### What you are asked to do
Can you retype only the lines from the one with "laptop: present [129,228,205,303]" through the final line of the material, exactly as given?
[Start of section]
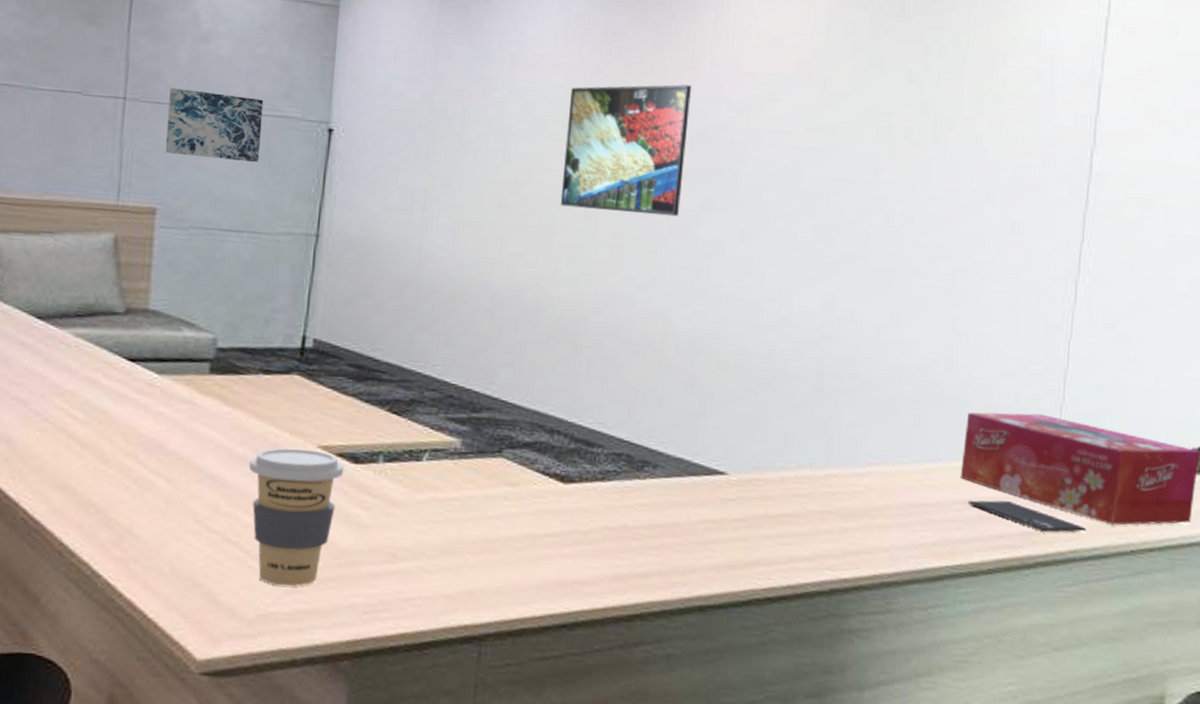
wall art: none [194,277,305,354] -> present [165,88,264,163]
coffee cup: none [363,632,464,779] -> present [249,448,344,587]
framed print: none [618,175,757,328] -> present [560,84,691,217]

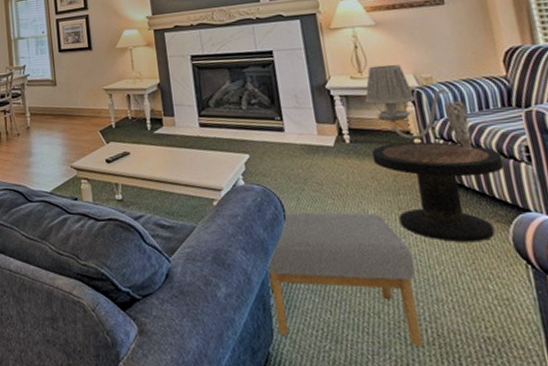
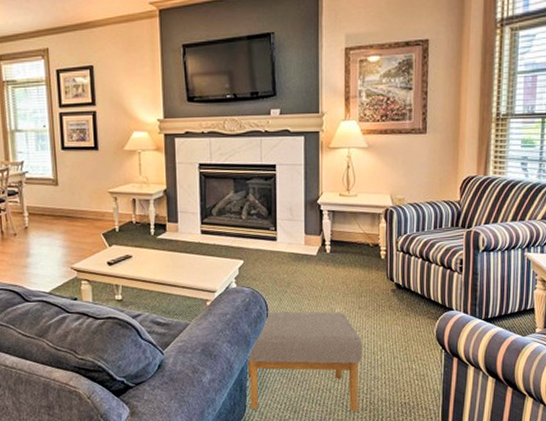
wall sconce: present [365,64,472,150] -> none [349,185,425,261]
side table: present [371,141,504,243] -> none [346,253,443,334]

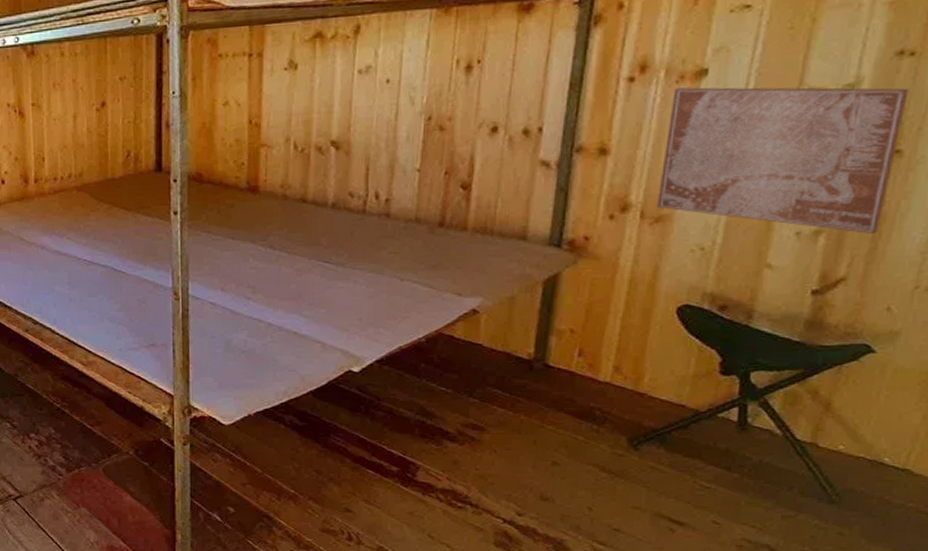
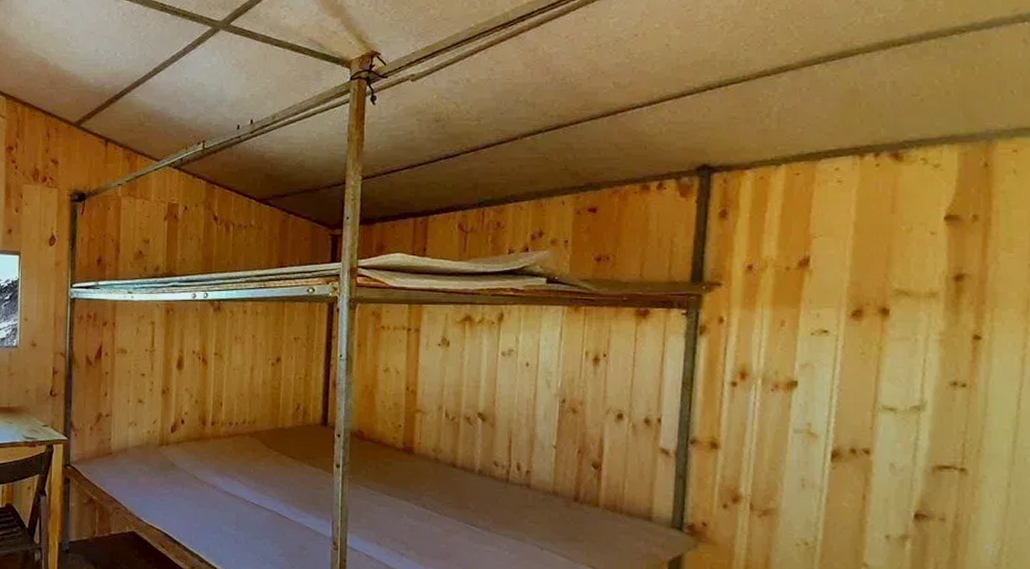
wall art: present [657,87,910,235] -> none [764,396,966,544]

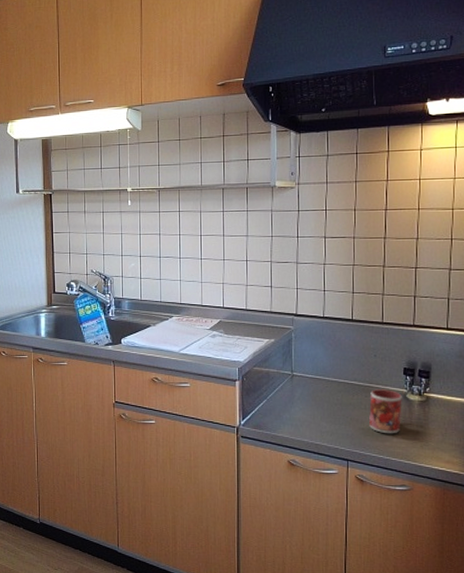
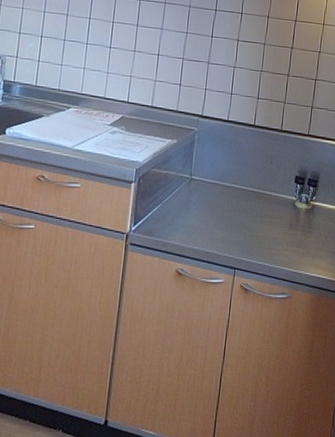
mug: present [369,389,402,434] -> none [259,196,291,242]

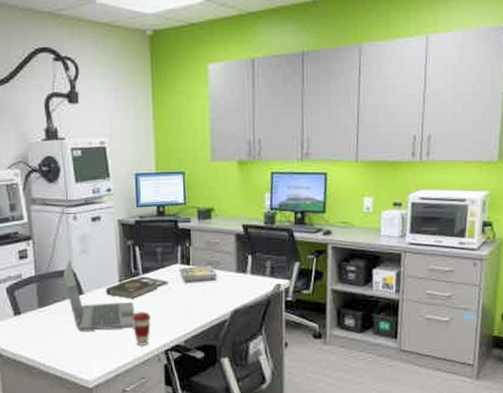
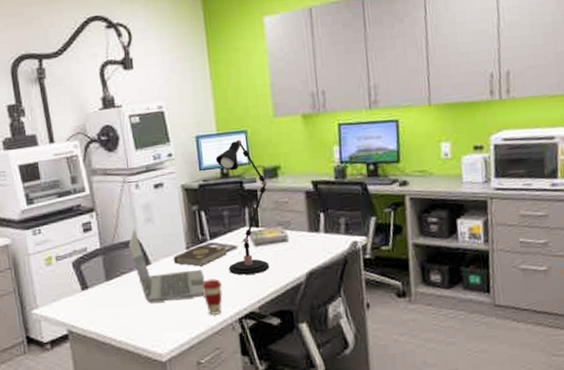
desk lamp: none [153,180,201,310] -> present [215,139,270,275]

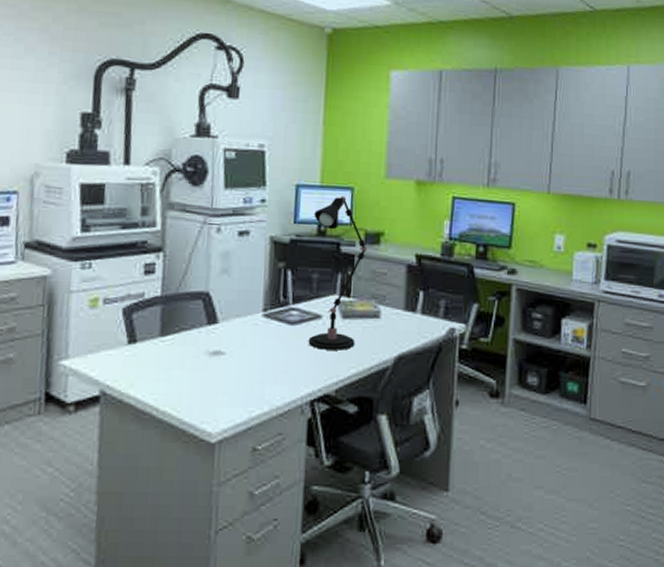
laptop: present [129,228,205,303] -> none [195,278,279,370]
book: present [173,245,227,266] -> none [245,309,310,333]
coffee cup: present [202,278,223,315] -> none [274,348,298,393]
[End of section]
### Response to this exercise
laptop: present [129,228,205,303] -> none [195,278,279,370]
book: present [173,245,227,266] -> none [245,309,310,333]
coffee cup: present [202,278,223,315] -> none [274,348,298,393]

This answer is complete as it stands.